Le panneau à l'entrée du campus de l'Université Laurentienne à Sudbury

L'Université s'est placée à l'abri de ses créanciers au début de février.

Photo : Radio-Canada / Yvon Thériault

L’Assemblée de la francophonie de l’Ontario (AFO) veut être reconnue comme une partie intéressée dans le cadre de la restructuration de l’Université Laurentienne. Elle déposera une demande en ce sens à la Cour supérieure de l’Ontario à Sudbury.

Le président de l’AFO, Carol Jolin, indique que l'objectif est de veiller à la pérennité de la programmation en français dans le Nord de l’Ontario.

La francophonie a besoin d’être représentée afin que ses droits et intérêts soient protégés et que l’arrangement financier éventuel qui sera approuvé par la Cour et le plan de restructuration respecte l’aspect francophone de l’institution, affirme-t-il.

Présentement, les obligations linguistiques de l’institution ne font pas partie des sujets abordés dans les procédures judiciaires, explique M. Jolin.

Carol Jolin s'adresse aux médias derrière un micro.

Le président de l'Assemblée de la francophonie de l'Ontario, Carol Jolin. (archives)

Photo : Radio-Canada

La suite des procédures se passe en anglais, les documents sont en anglais, ajoute-t-il.

Et c’est pour ça qu’on juge que la cour gagnerait à ce que l’AFO participe au processus pour apporter la perspective de la communauté. Nous voulons faire partie de la solution.

Une citation de :Carol Jolin, président de l'Assemblée de la francophonie de l'Ontario

M. Jolin indique que l’AFO a discuté avec les différentes parties impliquées dans le dossier, dont les professeurs francophones de l’Université Laurentienne.
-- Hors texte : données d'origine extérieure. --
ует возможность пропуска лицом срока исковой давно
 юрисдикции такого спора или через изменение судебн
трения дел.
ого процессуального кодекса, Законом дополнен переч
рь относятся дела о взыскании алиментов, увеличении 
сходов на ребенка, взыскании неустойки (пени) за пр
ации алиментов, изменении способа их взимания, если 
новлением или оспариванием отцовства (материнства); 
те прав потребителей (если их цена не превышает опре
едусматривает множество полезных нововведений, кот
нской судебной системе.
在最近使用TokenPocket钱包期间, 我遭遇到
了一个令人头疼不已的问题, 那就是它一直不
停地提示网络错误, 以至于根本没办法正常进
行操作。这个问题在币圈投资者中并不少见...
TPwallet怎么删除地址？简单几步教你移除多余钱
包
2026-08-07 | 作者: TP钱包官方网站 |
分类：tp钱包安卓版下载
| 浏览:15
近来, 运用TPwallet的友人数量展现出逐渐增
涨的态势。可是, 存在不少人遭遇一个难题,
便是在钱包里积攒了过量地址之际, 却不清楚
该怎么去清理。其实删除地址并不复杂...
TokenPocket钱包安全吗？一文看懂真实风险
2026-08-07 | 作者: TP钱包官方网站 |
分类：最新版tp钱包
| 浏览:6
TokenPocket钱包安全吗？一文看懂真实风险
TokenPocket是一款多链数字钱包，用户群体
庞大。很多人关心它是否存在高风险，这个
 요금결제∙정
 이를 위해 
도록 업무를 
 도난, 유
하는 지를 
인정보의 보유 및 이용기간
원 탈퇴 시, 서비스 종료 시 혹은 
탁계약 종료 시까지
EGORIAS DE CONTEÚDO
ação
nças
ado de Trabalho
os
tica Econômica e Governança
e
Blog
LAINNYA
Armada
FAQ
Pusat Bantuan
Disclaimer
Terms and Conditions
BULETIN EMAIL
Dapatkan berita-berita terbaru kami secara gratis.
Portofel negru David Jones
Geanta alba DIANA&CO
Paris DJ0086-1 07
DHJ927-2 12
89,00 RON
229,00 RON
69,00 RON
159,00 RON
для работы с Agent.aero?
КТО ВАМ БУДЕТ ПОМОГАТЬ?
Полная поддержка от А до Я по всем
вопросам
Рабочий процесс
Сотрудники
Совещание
D’où la décision qu’on a prise et qu’on a amenée au conseil d’administration.

La proposition a été adoptée à l’unanimité par le CA et le directeur général de l’AFO a commencé les démarches, avec l’appui de la firme Juristes Power, pour déposer la requête à la Cour supérieure.

L’AFO espère obtenir une aide financière du Programme de contestation judiciaire.

L'Université Laurentienne a révélé être « en situation d'insolvabilité » le 1er février et s'est placée sous la protection des tribunaux en vertu de la Loi sur les arrangements avec les créanciers des compagnies.